Zwischen den Zeiten

Nicht mehr – und noch nicht: Manchmal fühlt sich das Leben wie eine Brücke an

Manche Tage nerven einfach nur, weil ständig etwas dazwischenkommt. Am Morgen noch hatten wir den Tag so schön durchgeplant und bereits am Mittag ist der Tagesplan hin und unsere Todo-Liste schaffen wir auch nicht mehr. Irgendetwas kam wieder einmal dazwischen. Wir sind genervt, weil wir nicht vorankommen, auch wenn wir vielleicht schon gar nicht mehr wissen, wohin wir eigentlich wollten. 

Und jetzt kommt auch noch im Weltmaßstab ständig etwas dazwischen. Zuerst der Klimawandel und dann auch noch Corona. Dabei hatten wir doch alle unsere Pläne. Und wir gingen selbstverständlich davon aus, dass es immer so weitergeht. Klar, dass da viele ärgerlich werden und demonstrieren. Es soll doch bitteschön so weitergehen. Am besten, man leugnet einfach, dass es den Klimawandel und das Virus gibt. Nur, davon gehen sie natürlich nicht weg. Sie sind uns nun mal dazwischengekommen. Und das hat unsere Agenda empfindlich getroffen, im Großen wie im Kleinen.

Seitdem leben wir in einer Art Dazwischenzeit. Es ist nicht mehr wie früher, aber wir wissen auch noch nicht, was kommt. Solche Zeiten mögen unbequem sein, im Rückblick sind sie meist die spannendsten unseres Lebens. Das ist in der Weltgeschichte nicht anders. Wie etwa die 20er Jahre im vorigen Jahrhundert. Man hat sie im Rückblick nicht ohne Grund die „Goldenen Zwanziger“ genannt, auch wenn vieles gar nicht golden war. Wie wird man wohl unsere Dazwischenzeit in der Rückschau einmal bezeichnen? 
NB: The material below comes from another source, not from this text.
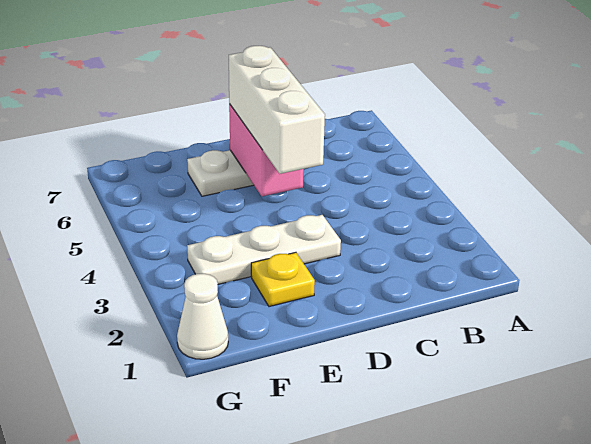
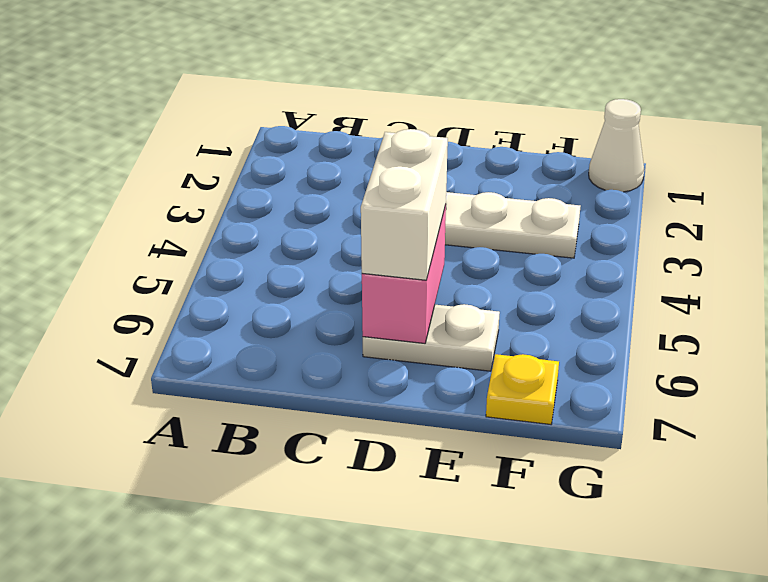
white brick D4:D6 level 3 -> white brick D5:D6 level 3
yellow plate E2 level 1 -> yellow plate F7 level 1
Jedenfalls ist, wer sich dazwischen befindet, noch nicht festgelegt. Die Zukunft ist offen und man kann sich noch entscheiden. Es ist wie in der Pubertät. Man ist kein Kind mehr, aber auch noch nicht erwachsen. Und doch muss jetzt entschieden werden, wie man einmal leben will, was man mag und was nicht. 

Vielleicht empfinden wir unsere Zeit auch deswegen so unbequem, weil wir noch zwischen allen Stühlen sitzen und alles zugleich wollen. Wohlstand und Ressourcenverschwendung wie bisher und trotzdem eine gute Zukunft und ein gutes Gewissen. Aber beides schließt sich eben aus. Wir müssen uns entscheiden. Wenn wir nicht konsequent gegen den Klimawandel vorgehen, werden wir die Erde für unsere Nachkommen unbewohnbar machen. Wenn wir uns und andere nicht vor dem Virus schützen, wird es uns früher oder später lahmlegen. 

Im Jahresverlauf ist die Zeit zwischen Weihnachten und Neujahr die klassische Dazwischenzeit. Mancherorts heißt sie auch „Zwischen den Jahren“. 

Eine Ausnahmezeit – das alte Jahr stirbt, das neue ist noch nicht da. Noch blinken – schon unzeitgemäß – die Lichterketten in den Straßen. Hier und da knallen bereits Sylvesterkracherim Winternebel. Es sind Tage des Stillstands wie die Ruhe vor dem Sturm oder die Melancholie vor dem Aufbruch. Deutlicher als sonst spüren wir die Vergänglichkeit, Fragilität und Unverfügbarkeit des Lebens. Wir werden sensibel für das, was wirklich hält und trägt. Dann ist es auch gut, sich jetzt zu entscheiden.


Autor
Matthias Ullrich
1. Vorsitzender des Evangelischen Bundes Hessen
matthias.ullrich@evangelischer-bund.de


Buchtipp

„Zwischen den Zeiten“ erleben wir nicht nur in diesen Tagen, dieses DAZWISCHEN beschreibt auch das Buch „Die Goldenen Zwanziger“ https://www.eva-leipzig.de/product_info.php…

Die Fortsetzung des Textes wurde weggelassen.